The LTS program introduces defined answers to each of these failure modes:
  Without LTS Support With Eliatra LTS Support
Support lifecycle Versions go end-of-maintenance with no formal notice 18-month minimum per LTS release (2.19 and 3.6 first)
CVE response No guaranteed timeline 60-day maximum for medium/high severity CVEs
Security notifications Public disclosure only Early alerts for accredited providers
Compliance documentation No SBOM artefacts available SBOMs across all 152 OpenSearch repositories
Vendor accountability No certified vendor Foundation-accredited provider, vetted and named
Codebase integrity Risk of proprietary forks No-fork policy — all fixes contributed upstream

The No-Fork Policy and Why It Matters

One of the most important and least-discussed aspects of the LTS program is the upstream-first development requirement. Any fix or patch developed for an LTS version by any accredited provider must be contributed back to the main OpenSearch project.
This matters for two reasons. First, it prevents the silent fragmentation that happens when commercial vendors maintain private patched branches — a situation that creates supply chain audit complexity and, over time, meaningful divergence from the open source codebase. Second, it means improvements made by any one accredited provider benefit all OpenSearch users, not just paying customers. The program is designed to strengthen the open source commons, not extract value from it.

What to Look for in an Accredited Provider

The Foundation accreditation model means there will be multiple vetted providers to choose from. Here is what matters when evaluating them.

Depth in the OpenSearch Ecosystem

Accreditation sets a floor, not a ceiling. The most valuable LTS providers are those who have been deeply embedded in OpenSearch — contributing code, maintaining repositories, and supporting customers in production — long before the formal program existed. That prior expertise is what makes LTS support substantive rather than nominal.

Security Specialisation

A 60-day CVE remediation SLA is only meaningful if the provider has the security engineering capacity to back it up.
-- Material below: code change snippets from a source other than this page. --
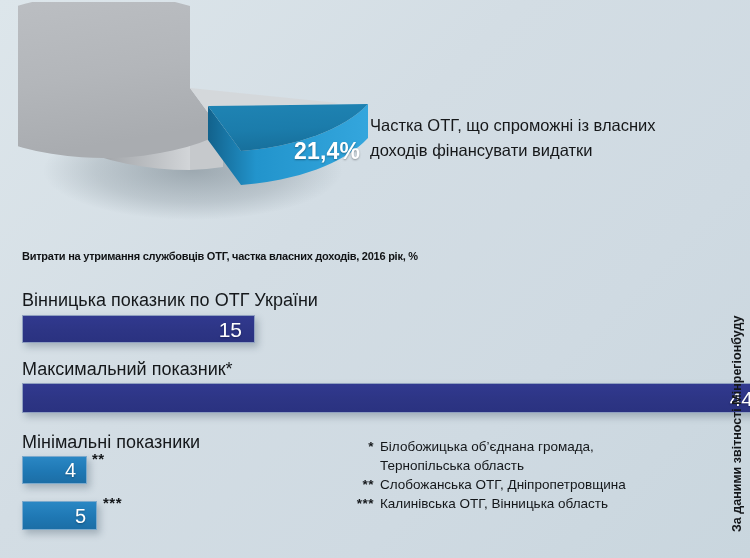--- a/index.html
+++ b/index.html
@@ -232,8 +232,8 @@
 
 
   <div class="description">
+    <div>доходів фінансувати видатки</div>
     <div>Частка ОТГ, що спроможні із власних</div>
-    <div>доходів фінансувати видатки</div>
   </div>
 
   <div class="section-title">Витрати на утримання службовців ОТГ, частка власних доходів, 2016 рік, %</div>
Look for providers with a demonstrated track record of security work in the OpenSearch project itself, not just operational support.

European Coverage and Data Sovereignty

For organisations subject to GDPR, the CRA, or data localisation requirements, the jurisdiction and operational location of your support provider matters. Not all accredited providers are equivalent here.

Upstream Contribution History

The no-fork policy is enforceable through the Foundation, but a provider’s prior history of upstream contribution is a strong leading indicator of how seriously they will treat that obligation. Providers who have been contributing to OpenSearch for years before accreditation are more likely to maintain that commitment under the program.

Why Eliatra

Eliatra is one of three founding accredited providers under the OpenSearch Software Foundation’s LTS program. We are a founding member of the Foundation itself. Our engineers maintain the Security and Operator repositories for OpenSearch — two of the most critical components for enterprise deployments. We created Search Guard, the security plugin that became foundational to OpenSearch Security.
We have been supporting OpenSearch in production since its earliest days, with customers in financial services, healthcare, public sector, and technology across Europe and beyond. The LTS program formalises what we have always done — and gives our customers a structure to point to.
For organisations that have been running OpenSearch with informal support arrangements, or that have been deferring a move to OpenSearch because of the absence of formal support guarantees, the LTS program closes that gap.